In 1827 Gideon Mantell resolved to include this fossil animal in his geological survey of south-eastern England and felt it appropriate to name it in honour of Buckland. It has been known as Megalosaurus bucklandii ever since. This was a crucial step in the history of science: it was the first dinosaur name formally to enter the literature of science. Suddenly, dinosaurs were real.30

These new areas of investigation were now attracting increasing attention. The Geological Society of London was inaugurated on November 13, 1807, at the Freemasons Tavern in Great Queen Street, and Buckland was elected their president in 1824–1825 and again in 1840–1841. He had been elected a Fellow of the Royal Society in 1818 and became a member of their Council from 1827 to 1849. Buckland’s interest in spreading the word led to his involvement in the newly formed British Association for the Advancement of Science, and in 1832 he was appointed their president and chaired the second conference. By now, Buckland was riding high.

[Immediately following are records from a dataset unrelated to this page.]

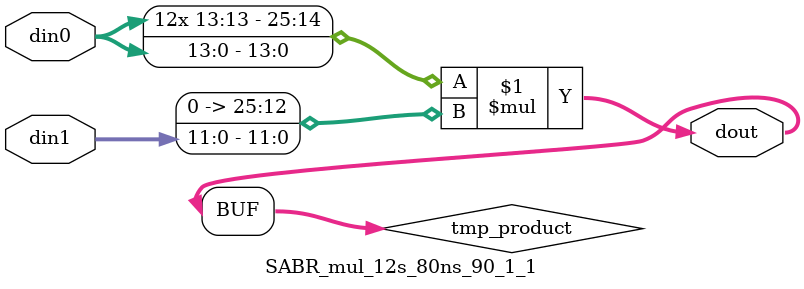
<source format=v>

`timescale 1 ns / 1 ps

 module SABR_mul_12s_80ns_90_1_1(din0, din1, dout);
parameter ID = 1;
parameter NUM_STAGE = 0;
parameter din0_WIDTH = 14;
parameter din1_WIDTH = 12;
parameter dout_WIDTH = 26;

input [din0_WIDTH - 1 : 0] din0; 
input [din1_WIDTH - 1 : 0] din1; 
output [dout_WIDTH - 1 : 0] dout;

wire signed [dout_WIDTH - 1 : 0] tmp_product;


























assign tmp_product = $signed(din0) * $signed({1'b0, din1});









assign dout = tmp_product;





















endmodule

</source>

The limestone and chalk quarries at Maastricht continued to provide specimens for collectors, and indeed the final 6 million years of the Cretaceous are known to this day as the Maastrichtian epoch. In spite of his studies of fossil mammals – including extinct species, like mammoths – Cuvier steadfastly refused to accept the concept of evolution. To him, species were immutable, and he substantiated this notion by comparing mummified cats and dogs from ancient Egypt and showing that these creatures were unaltered when compared with present-day specimens. Frozen carcasses of woolly mammoths had first been excavated by explorers in the 1690s, and the first scientifically documented example was discovered in the mouth of the River Lena, Siberia, by a Siberian hunter named Ossip Schumachov in 1799.31

Schumachov saw these carcasses as a viable source of tusks that he could sell on to ivory traders, but Johann Friedrich Adam, a Russian explorer who later changed his forename to Michael, went at once to inspect the newly discovered frozen carcass. He found that much had already been devoured by wolves. Even so, it provided the most complete mammoth skeleton ever found and was assembled at the Zoological Institute of the Russian Academy of Sciences, where it was mounted alongside a skeleton of an Indian elephant.

This substantiated that animals could become extinct and that skeletons of preserved carcasses were similar to the fossilized remains that were excavated elsewhere. Cuvier documented his fossil skeletons, and in 1812 he published his research, serving to dignify the study of fossils. The Maastricht fossil was a lizard as big as a crocodile, and the pterodactyl he distinguished from birds or bats, insisting it was a flying reptile. These were exciting conclusions that were already causing consternation and interest among scientists and writers. It was now clear that there had been eras when strange and unfamiliar creatures roamed the Earth32 and in Bleak House, which Charles Dickens started writing in 1852, he said it would be ‘wonderful to meet a Megalosaurus, forty feet long or so, waddling like an elephantine lizard up Holborn Hill.’